Let life be lived

Sun flare with pink and blue sky, blurry trees and a car mirror

I’ve been wanting to write to you every day for many months, but most particularly this past one.

But I also haven’t wanted it to be yet one more email in your inbox or post in your feed telling you what or what not to do.

These are mad, mad times and you may be doing just fine. I’d like to say, though, that it’s also ok to not be ok. Never has it felt more important to acknowledge the swirl of chaos around us and the impact on our beings.

The fear I feel both in and around me isn’t so much a worry about getting COVID-19. It’s more my fear of giving it to someone more vulnerable. It’s also a fear of losing ‘normal’: it’s fear about (the possibility of) not being able to buy food or cleaning supplies, it’s fear of not being able to pay the rent or keep staff paid, it’s fear of some invisible threat the nature of which seems to be in constant flux. It’s fear that arises from being steeped in others’ anger, anxiety and reactivity. It’s fear arising from confusion: Which protocols to follow? Which media outlets to listen to? What’s true and what isn’t?

And it’s fear that emerges from having to face our limits and illusions of control.

We like to think that we can assert control over our lives and the world around us. We organize and make lists, we research and plan. We know what we’re going to do tomorrow and the next day and the next day. Or we used to. We’ve been taught to live by expectations and data and predictions and assurances ¬– but those have flown out the window. Now more than ever, it is clear that we do not control the course of our lives. But we can live them.

I strongly believe that most people, in the end, will be ok, but it’s undeniable that there will be many who will not be, and that many are currently struggling. Many were already financially precarious before jobs were slashed and hopes dashed. Many are truly vulnerable — stuck in abusive situations, or without enough food, or far from medical help, or living without basics such as CLEAN DRINKING WATER. (Yes, that’s an incredible shame here in Canada – there are still about 100 First Nations communities without clean drinking water, many of which have lived for years and years under boil water advisories. Makes handwashing tricky, doesn’t it?)
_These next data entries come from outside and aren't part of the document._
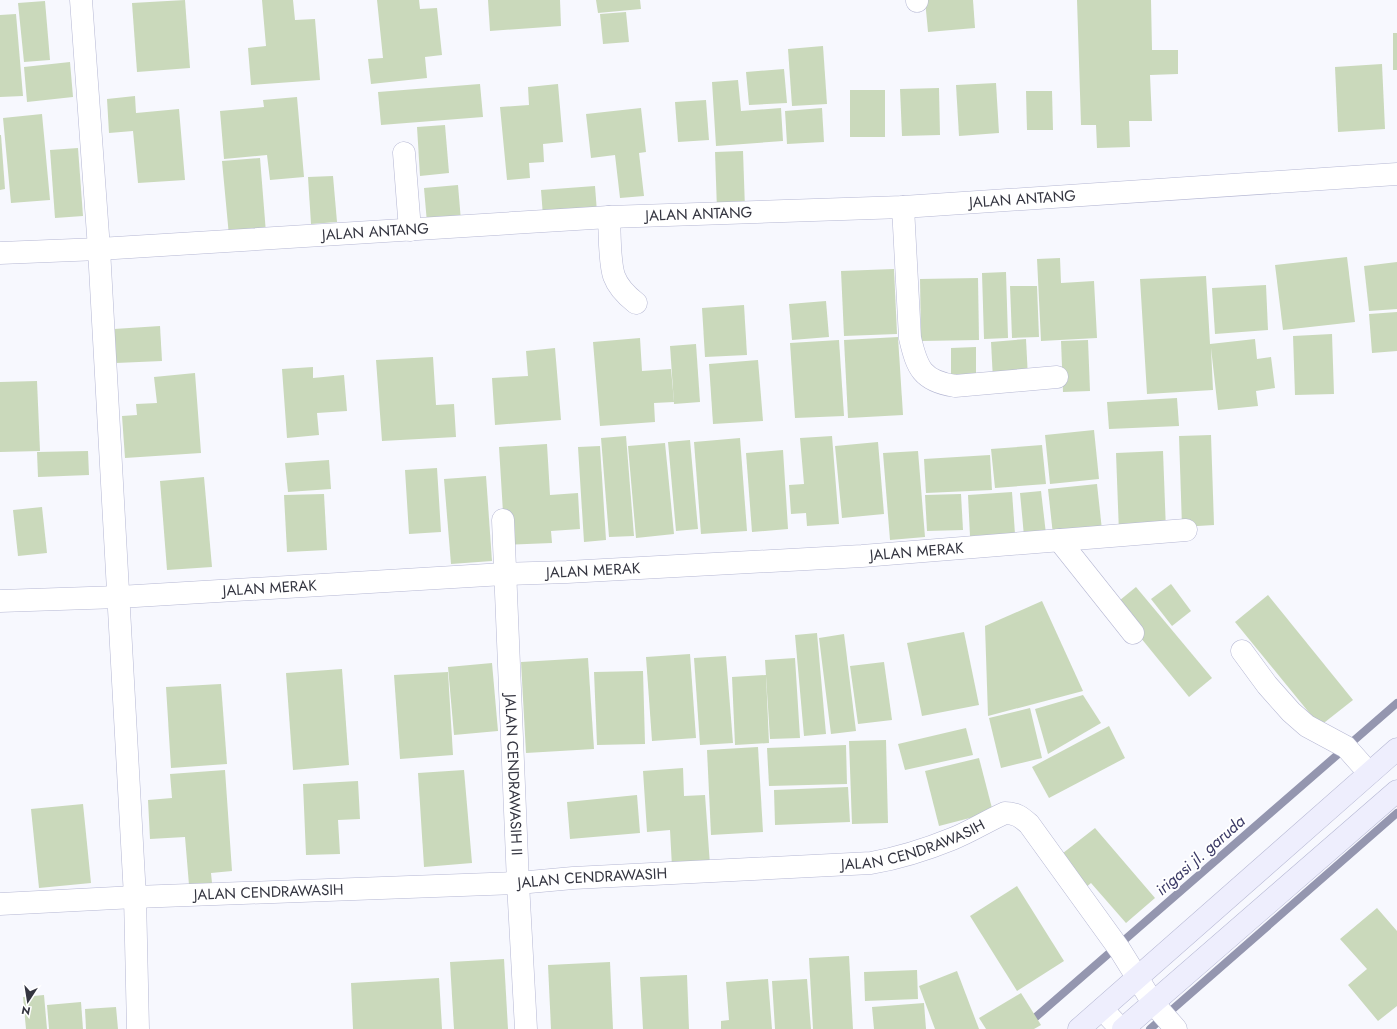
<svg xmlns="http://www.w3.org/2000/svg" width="1397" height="1029" viewBox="0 0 1397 1029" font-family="Jost,sans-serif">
	<rect width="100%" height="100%" fill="#f7f8fe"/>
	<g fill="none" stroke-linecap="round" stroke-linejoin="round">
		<g stroke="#9496af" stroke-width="8">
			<polyline points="1022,1029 1397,703"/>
			<polyline points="1150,1029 1397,813"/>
		</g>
	</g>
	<g fill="#cad9bb">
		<polygon points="185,0 190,68 137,72 132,3"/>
		<polygon points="262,0 293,0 295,20 315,19 320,80 251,85 248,48 266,46"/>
		<polygon points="377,0 419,0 420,9 437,8 442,55 425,57 427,78 371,84 368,59 383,58"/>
		<polygon points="488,0 560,0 561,26 490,31"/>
		<polygon points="596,0 640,0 641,9 598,13"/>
		<polygon points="925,0 973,0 975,28 928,32"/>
		<polygon points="1077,0 1151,0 1152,50 1178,50 1178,74 1150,75 1152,121 1129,121 1130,147 1097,148 1096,125 1081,125"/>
		<polygon points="45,1 50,60 24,62 18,3"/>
		<polygon points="626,12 629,42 603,44 600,14"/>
		<polygon points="16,14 23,96 0,97 0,15"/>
		<rect x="1393" y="33" width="4" height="37"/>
		<polygon points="823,46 827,104 792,106 788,49"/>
		<polygon points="70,62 73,97 27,102 24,67"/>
		<polygon points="1382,64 1385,129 1338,132 1335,67"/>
		<polygon points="784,69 787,103 749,105 746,72"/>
		<polygon points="738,80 741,111 781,108 783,141 716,146 712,82"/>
		<polygon points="996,83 999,133 959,136 956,85"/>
		<polygon points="480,84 483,117 381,125 378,92"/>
		<polygon points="558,84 563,142 543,144 544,162 529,163 530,178 507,180 500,107 529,105 528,87"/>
		<polygon points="939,88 940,135 902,136 900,89"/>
		<rect x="850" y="90" width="35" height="47"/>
		<polygon points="1026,91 1052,91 1053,130 1027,130"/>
		<polygon points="135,96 136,113 179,109 185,180 138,183 133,131 109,133 107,99"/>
		<polygon points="297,97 304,177 270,180 267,155 224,159 220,111 264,107 263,100"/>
		<polygon points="706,100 709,140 678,142 675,102"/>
		<polygon points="641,108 646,152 639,153 644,196 620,198 615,155 591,158 586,114"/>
		<polygon points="822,108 824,142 787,144 785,111"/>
		<polygon points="42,114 50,200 11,203 3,118"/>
		<polygon points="445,125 449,173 420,176 417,127"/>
		<polygon points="0,135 1,135 5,189 0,190"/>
		<polygon points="78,148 83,216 55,218 50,150"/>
		<polygon points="743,151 745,209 717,210 715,152"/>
		<polygon points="260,158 266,233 229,236 222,161"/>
		<polygon points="333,176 337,222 311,224 308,177"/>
		<polygon points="458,185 461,221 427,223 424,188"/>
		<polygon points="595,186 597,212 543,216 541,190"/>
		<polygon points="1347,257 1355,322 1283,330 1275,265"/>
		<polygon points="1060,258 1061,283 1094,281 1097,338 1041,341 1037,259"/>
		<polygon points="1397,262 1397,309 1369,311 1364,266"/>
		<polygon points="894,269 897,334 844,336 841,271"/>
		<polygon points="1006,272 1008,338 984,339 982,273"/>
		<polygon points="1206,276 1210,344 1255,339 1257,359 1271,357 1275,388 1256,391 1258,406 1218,410 1211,348 1213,390 1147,394 1140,279"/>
		<polygon points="978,278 979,340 921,341 920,279"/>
		<polygon points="1266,285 1268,330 1215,334 1212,288"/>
		<polygon points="1010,286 1037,286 1039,337 1012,338"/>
		<polygon points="826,301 829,337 792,340 789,304"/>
		<polygon points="744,305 747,355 705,357 702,308"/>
		<polygon points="1397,312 1397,351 1372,353 1369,314"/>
		<polygon points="160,326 162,361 116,363 114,329"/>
		<polygon points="1332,334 1334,394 1295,395 1293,336"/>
		<polygon points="898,337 903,415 848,418 844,340"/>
		<polygon points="640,338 642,371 671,369 674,402 654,403 655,422 600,426 593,342"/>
		<polygon points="1026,339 1028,378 993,380 991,342"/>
		<polygon points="839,340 844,416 795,418 790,343"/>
		<polygon points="1088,340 1090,391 1063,392 1061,341"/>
		<polygon points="696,344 700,402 674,404 670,346"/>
		<polygon points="976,347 976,376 951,376 951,348"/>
		<polygon points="555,348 561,420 495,425 492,378 528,376 526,351"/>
		<polygon points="433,357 436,405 454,404 456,437 382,441 376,360"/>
		<polygon points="758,360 763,421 713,424 709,364"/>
		<polygon points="313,367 313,378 344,375 347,411 317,413 319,435 287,438 282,369"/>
		<polygon points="195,373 201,453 125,458 122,416 137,415 136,404 157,403 154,377"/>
		<polygon points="37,381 40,451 0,452 0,382"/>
		<polygon points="1177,398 1179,426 1109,429 1107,402"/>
		<polygon points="1094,430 1099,479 1050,484 1045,435"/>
		<polygon points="1211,435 1214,525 1182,527 1179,436"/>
		<polygon points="626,436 634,536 609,537 601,438"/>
		<polygon points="832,436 839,524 807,526 806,513 791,514 789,485 804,484 800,438"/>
		<polygon points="740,438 747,531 701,534 694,442"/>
		<polygon points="690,440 698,529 676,531 668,442"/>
		<polygon points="878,442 884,514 842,518 835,446"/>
		<polygon points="665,443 674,534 636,538 628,446"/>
		<polygon points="547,444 550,495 578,493 580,529 551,531 552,543 505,545 499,447"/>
		<polygon points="1042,445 1046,484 995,488 991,449"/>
		<polygon points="600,446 606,540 584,542 578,447"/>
		<polygon points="783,450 788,529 752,532 746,453"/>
		<polygon points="88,451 89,475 38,477 37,452"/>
		<polygon points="918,451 925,537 890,540 883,453"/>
		<polygon points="1163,451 1166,531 1119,533 1116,453"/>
		<polygon points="990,455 992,490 926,493 924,459"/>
		<polygon points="329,460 331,489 288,492 285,463"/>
		<polygon points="437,468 441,532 409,534 405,470"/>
		<polygon points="486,476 492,561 451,564 444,479"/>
		<polygon points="204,477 212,567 167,570 160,481"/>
		<polygon points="1097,484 1102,530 1053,535 1048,489"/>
		<polygon points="1041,491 1046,534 1024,536 1020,493"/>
		<polygon points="1012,492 1015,534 970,536 968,495"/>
		<polygon points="324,494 327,550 287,552 284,495"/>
		<polygon points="961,494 963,530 927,531 925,495"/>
		<polygon points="42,507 47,553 18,556 13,510"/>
		<polygon points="1171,584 1191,611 1172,626 1151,599"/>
		<polygon points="1136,587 1212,678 1189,697 1114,605"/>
		<polygon points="1268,595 1353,700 1320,726 1235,622"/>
		<polygon points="1042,601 1083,691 988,716 985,626"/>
		<polygon points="964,632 979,705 922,716 907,643"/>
		<polygon points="817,633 826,734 804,736 795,635"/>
		<polygon points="844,634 856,731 831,734 819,638"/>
		<polygon points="690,654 696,738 652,741 646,657"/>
		<polygon points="726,656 733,743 700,745 694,658"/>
		<polygon points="588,658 594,749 526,753 521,662"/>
		<polygon points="795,658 800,738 770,739 765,660"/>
		<polygon points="884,662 892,720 858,724 850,666"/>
		<polygon points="492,663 498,731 454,735 448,667"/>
		<polygon points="342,669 349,765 293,770 286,673"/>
		<polygon points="643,671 645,744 597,745 594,672"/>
		<polygon points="448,672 453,755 400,759 394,675"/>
		<polygon points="766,675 769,743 735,745 732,677"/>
		<polygon points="221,684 227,764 171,768 166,687"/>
		<polygon points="1083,695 1101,723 1048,754 1035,709"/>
		<polygon points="1030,708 1042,758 1001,768 989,718"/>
		<polygon points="1109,726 1125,758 1049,798 1032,767"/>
		<polygon points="966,728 973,755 905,770 898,744"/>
		<polygon points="886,740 888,823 852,824 849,741"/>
		<polygon points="846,745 847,784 769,786 767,748"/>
		<polygon points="758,747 763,832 711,835 707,750"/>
		<polygon points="979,758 993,812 939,826 925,771"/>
		<polygon points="683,768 684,796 705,795 710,865 672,867 670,830 647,832 643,771"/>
		<polygon points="225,770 232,871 211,873 212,883 189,885 185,837 150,839 148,800 172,798 170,774"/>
		<polygon points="464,770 472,863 424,867 418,773"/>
		<polygon points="358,781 360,819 338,820 340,854 306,855 303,784"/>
		<polygon points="848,787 850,822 775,825 774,790"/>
		<polygon points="637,795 640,833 570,839 567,802"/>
		<polygon points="83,804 91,883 39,888 31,809"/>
		<polygon points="1095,828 1155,898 1126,923 1091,883 1084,889 1058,857"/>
		<polygon points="1017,886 1064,961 1017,991 970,916"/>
		<polygon points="1377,908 1397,931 1397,1006 1378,1021 1348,985 1367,969 1340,939"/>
		<polygon points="849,956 853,1029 813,1029 809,958"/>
		<polygon points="504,959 508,1029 454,1029 450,962"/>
		<polygon points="610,962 613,1029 551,1029 548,965"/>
		<polygon points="917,970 918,999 865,1001 864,972"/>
		<polygon points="957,971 979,1029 935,1029 919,986"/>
		<polygon points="687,975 689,1029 643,1029 640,977"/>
		<polygon points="439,978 442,1029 353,1029 351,983"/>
		<polygon points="768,979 772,1029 721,1029 721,1021 729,1020 726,982"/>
		<polygon points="807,979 811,1029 775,1029 772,981"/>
		<polygon points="1021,993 1041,1025 1034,1029 986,1029 979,1018"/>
		<polygon points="44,995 47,1029 26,1029 23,997"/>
		<polygon points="81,1002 83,1029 49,1029 47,1005"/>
		<polygon points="924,1003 926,1029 874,1029 872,1007"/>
		<polygon points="116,1007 118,1029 86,1029 85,1009"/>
	</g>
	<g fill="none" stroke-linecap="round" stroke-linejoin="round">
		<g stroke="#b5b7d3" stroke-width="23">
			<g id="street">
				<polyline points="81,0 99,249 135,897 138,1029"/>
				<polyline points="917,1 917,0"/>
				<polyline points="404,153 410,230"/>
				<path d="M903 207 910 338C917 368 922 381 955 386L1057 377"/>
				<path d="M609 217C610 234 609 260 614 276 618 287 627 296 636 303"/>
				<path id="s1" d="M0 253 99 249 609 217 903 207 1397 174"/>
				<path id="s2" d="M503 520 518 883 526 1029"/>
				<polyline points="1059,540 1133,633"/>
				<path id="s3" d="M0 601 119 597 504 574 567 572 862 556 1186 530"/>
				<polyline points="1242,651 1267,685 1291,712 1307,726 1346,747 1369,773"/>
				<path id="s4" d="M0 904 135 897 518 883 573 878 871 863C899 858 925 850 952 839 970 832 987 821 1005 813 1016 813 1021 817 1029 824L1120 950 1153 1003 1176 1029"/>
				<polyline points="1102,1009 1121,1029"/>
			</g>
		</g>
		<g stroke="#b5b7d3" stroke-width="23">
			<g id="secondary">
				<polyline points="1079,1029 1397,749"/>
				<polyline points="1123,1029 1397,791"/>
			</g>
		</g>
		<use href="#street" stroke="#fff" stroke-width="22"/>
		<use href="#secondary" stroke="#eeeefd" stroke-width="22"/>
	</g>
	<g text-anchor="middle" stroke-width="4" stroke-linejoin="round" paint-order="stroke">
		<g font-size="15" fill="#343540" stroke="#fff">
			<text dy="5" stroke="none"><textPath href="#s1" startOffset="1024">JALAN ANTANG</textPath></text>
			<text dy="5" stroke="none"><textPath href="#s1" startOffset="700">JALAN ANTANG</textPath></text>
			<text dy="5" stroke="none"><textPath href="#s1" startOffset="376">JALAN ANTANG</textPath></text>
			<text dy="5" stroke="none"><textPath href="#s3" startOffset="918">JALAN MERAK</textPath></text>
			<text dy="5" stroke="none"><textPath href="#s3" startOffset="594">JALAN MERAK</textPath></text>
			<text dy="5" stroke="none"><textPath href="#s3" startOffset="270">JALAN MERAK</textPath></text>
			<text dy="5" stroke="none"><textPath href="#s2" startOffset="255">JALAN CENDRAWASIH II</textPath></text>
			<text dy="5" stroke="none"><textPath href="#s4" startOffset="917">JALAN CENDRAWASIH</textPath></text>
			<text dy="5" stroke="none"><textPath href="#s4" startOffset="593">JALAN CENDRAWASIH</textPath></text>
			<text dy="5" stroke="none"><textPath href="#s4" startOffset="269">JALAN CENDRAWASIH</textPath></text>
		</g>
		<g font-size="16" font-style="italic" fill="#393864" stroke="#fff">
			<text transform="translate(1200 855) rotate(-41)" y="6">irigasi jl. garuda</text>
		</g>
	</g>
	<g transform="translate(28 1001) rotate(192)" stroke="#ffffff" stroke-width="3" paint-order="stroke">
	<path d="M0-3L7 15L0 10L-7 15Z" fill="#343540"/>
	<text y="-6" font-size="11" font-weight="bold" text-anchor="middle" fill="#343540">N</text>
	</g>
</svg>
There’s a mountain of ways in which this is a shit time. And yet. And yet, there are also stunning examples of resilience and connection and coming together. In our daughter’s apartment building in Vancouver BC, a note was distributed to all the units. Written by two of the residents and shared in three different languages, it offered help and support to anyone who needed it – grocery shopping or picking up medications or talking on the phone – and also invited others to join them in creating teams of support. In Hudson NY, the kitchen in a former art and community hub has been taken over by some people in their 20s who are cooking meals each day and delivering them to those in need.

This a time to acknowledge the well of love AND the well of grief that live in us. Sure, funny memes help lift some of the gloom, even if only for a moment. It’s also necessary though to feel all the feelings. To feel the sadness, to laugh at the bizarreness. To give voice to the rage or grief. To stomping your feet from time to time. There’s a reason toddlers do it – pent up frustration or anger need ways to move through you. To surrender to the life of that energy can feel pretty f*ing awesome.

Death feels to me like something that’s commonly airbrushed out of our lives, yet with the daily tallies, its presence is now impossible to ignore. It’s in our faces all day long, but we don’t know how to process it. For me, it’s meant finding a few friends willing to hold space for such conversations, who are willing to dive into the murky depths, to witness and be witnessed as the tears fall, as the shoulders heave. To welcome death into my life feels almost simple — acknowledging the inevitable, the fact of my mortality and that of my loved ones. If not now, then someday, for sure.

When I soften my body and feel those feelings, the emotion moves through me – and what remains is a profound depth of love and gratitude for my community, my family, my companions on this journey to wholeness, to life.

Let the tears flow, let the words come, let the laughter roar, let life be lived.